That is some great info. Most people don't have alot of time to put in and if you look back to my original comment I was just asking for tactics. Thats it. Is that not what this is for? Its like taking a kid hunting, you do everything in your power to get him on game then he or she ishooked. More people fishing and catching fish is what feeds this sport. I'm not saying give up a honey whole.


----------



## AUBuilder (Sep 27, 2007)

> *Bullshark (5/25/2009)*I know your spots are hush hush. But can some of you give some advise on how to find some on my own? I was thinking about trolling a diving lure around Ft. Picken, would anyone suggest this? I went on a 6hr charter and the guide stoped at 2 spots in the bay and we hooked and landed many grouper. I have a general idea of where that was but I would rather not fish that spot out of respect.Any help would be nice. Remember I don't want spots I just want to know tactics to find my own places.

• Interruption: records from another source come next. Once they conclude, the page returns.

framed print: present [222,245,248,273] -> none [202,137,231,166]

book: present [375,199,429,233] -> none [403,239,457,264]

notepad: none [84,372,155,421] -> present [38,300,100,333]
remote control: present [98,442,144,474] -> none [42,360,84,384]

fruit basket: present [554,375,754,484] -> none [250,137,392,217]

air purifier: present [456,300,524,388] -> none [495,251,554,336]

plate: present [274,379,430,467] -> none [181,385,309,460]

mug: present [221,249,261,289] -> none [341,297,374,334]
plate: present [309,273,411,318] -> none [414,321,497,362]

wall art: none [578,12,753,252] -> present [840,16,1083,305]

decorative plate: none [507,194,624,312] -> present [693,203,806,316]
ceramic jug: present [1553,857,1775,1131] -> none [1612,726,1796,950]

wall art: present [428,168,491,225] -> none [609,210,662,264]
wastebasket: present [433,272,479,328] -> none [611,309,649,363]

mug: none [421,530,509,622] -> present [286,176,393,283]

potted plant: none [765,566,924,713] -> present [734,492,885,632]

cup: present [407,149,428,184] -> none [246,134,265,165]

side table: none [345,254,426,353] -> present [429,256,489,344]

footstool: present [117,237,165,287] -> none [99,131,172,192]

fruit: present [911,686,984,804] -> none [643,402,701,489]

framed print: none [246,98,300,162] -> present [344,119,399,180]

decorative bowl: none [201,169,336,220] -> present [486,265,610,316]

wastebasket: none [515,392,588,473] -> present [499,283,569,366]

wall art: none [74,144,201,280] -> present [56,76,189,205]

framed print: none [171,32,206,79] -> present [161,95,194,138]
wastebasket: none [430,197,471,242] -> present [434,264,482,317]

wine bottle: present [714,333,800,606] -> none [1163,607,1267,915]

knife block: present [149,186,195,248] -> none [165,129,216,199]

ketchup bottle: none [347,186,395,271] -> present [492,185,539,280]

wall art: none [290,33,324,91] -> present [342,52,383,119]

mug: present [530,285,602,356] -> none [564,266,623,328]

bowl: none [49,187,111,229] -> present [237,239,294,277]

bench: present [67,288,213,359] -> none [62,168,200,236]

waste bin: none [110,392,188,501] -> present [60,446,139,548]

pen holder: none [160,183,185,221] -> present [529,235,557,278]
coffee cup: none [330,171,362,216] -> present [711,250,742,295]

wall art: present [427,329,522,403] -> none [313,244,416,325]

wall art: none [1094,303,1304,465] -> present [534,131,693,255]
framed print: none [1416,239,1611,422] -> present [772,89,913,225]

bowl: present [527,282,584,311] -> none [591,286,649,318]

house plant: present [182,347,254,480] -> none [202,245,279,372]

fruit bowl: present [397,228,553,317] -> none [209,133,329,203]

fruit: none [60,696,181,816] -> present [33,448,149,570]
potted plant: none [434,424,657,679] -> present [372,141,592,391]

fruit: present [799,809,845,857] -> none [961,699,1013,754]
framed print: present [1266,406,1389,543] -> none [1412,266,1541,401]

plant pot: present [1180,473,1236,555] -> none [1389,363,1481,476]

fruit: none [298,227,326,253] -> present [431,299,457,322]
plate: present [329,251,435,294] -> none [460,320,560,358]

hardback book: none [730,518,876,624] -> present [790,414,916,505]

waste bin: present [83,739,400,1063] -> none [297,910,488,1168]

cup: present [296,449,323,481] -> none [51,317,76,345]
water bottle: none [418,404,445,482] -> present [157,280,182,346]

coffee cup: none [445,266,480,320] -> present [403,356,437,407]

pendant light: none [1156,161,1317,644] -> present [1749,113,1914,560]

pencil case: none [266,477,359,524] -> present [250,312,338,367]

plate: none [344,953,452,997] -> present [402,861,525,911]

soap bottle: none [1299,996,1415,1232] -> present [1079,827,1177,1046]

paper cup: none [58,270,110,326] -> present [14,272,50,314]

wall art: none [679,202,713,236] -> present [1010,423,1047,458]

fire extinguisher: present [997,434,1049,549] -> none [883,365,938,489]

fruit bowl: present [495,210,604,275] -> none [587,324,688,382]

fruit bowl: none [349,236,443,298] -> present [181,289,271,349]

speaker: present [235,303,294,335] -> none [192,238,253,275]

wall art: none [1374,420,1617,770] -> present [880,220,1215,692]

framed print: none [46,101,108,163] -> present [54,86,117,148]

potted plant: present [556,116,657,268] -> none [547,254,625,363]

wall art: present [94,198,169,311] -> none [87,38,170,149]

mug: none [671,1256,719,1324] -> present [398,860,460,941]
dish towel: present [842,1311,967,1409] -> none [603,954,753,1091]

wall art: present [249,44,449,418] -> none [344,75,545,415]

You've got the right idea. Run a couple of stretch 25's out the back and run along pickens from around the pier (don't get too close) east toward the coast guard station (red roofed bldg). Watch your speed as those stretches tend to start to track all crazy if you get too fast. Troll back and forth along the shore varying your distance from shore. There is a fairly healthy drop off and you want to stay on the deep side of it. There's a point that comes out just west of the station and there are a few deep holes around this area. Watch your bottom machine as you are trolling. Look for drop offs and holes. You can see fish marking in these holes often. There are a lot of good spots over this area, just have to look for them. As far as stretch colors go I like black and gold and the white with red head. You will find grouper and reds this way. The reds turn massive in the fall and winter. As you cross over spots mark them on the gps and come back and drop cut bait or pin fish. Hope this helps.


----------



## Bullshark (Mar 19, 2009)

Thank you. Do you remember when you were a kid and bitched untill you got something and then you felt like a prick for bitching? Sorry if I over stepped I just wanted tactics to get on the right track quicker. I apreciate the info.


----------



## Jighead (Feb 11, 2009)

I've never fished around Pensacola and didn't know mature grouper could be found inshore. I saw a fishing show where small grouper where being caught off the rocks at Perdido Pass. I know there is a lot of differences between Perdido Bay and Pennsacola area mainly due to depth I guess. I've read on the forum about Kings being caught around a bridge. Is there any other species that are normally offshore that are common in the Pensacola Bay?


----------



## Matt Mcleod (Oct 3, 2007)

This is my post in the reports section under "bay grouper 5-25". Maybe it'll help some.

Well this trip was a little different than the way I catch most of my groupers in the bay. I normally fish in 25-40 feet of water most of the time, this spot is deeper than that. I also catch most of my fish on large dead baits like boston/northern mackerels and menhaden. These fish were caught on live pinfish, that's all we brought with us. That's not to say I don't catch many fish on live bait in the bay, just more on dead baits. And actually pinfish is on the bottom of my live bait list. Live baits I do like are croakers, sugar trout, white trout, pigfish, cigar minnows and threadfins, not in any particular order. I usually use 60 lb floro leader, circle hooks and enough weight to get to the bottom depending on the current. I also don't anchor when I fish, that allows me to be able to fish different sides of the wreck. Alot of times you will get most of your bites on one side, up current side, down current side ect. I try to hook a lot of fish on the down current side so he has to fight the rod and the current to get back to the spot, I'll pull the boat out out gear and let the boat help us pull him away. Hope some of this helps.


----------



## JoeZ (Sep 30, 2007)

Pensacola Bay is the deepest natural bay in the state. Grouper, red snapper and triggerfsh all make homes here at some point.

You can find spots (natural holes or hurricane debris -- yeah that's it) that hold large specimens of all these species.

What I did before I found a few spots was leave the rods at home (at least leave'em out of the water) and drive where you think you want to troll. Mark some spots, eliminate others THEN break out the gear. It's hard to explore a spot while you're trying to run even a two-rod spread in an area that can become high traffic or very shallow faster than you can get the lines back in.


----------



## Bullshark (Mar 19, 2009)

That makes sence Joez. Thanks


----------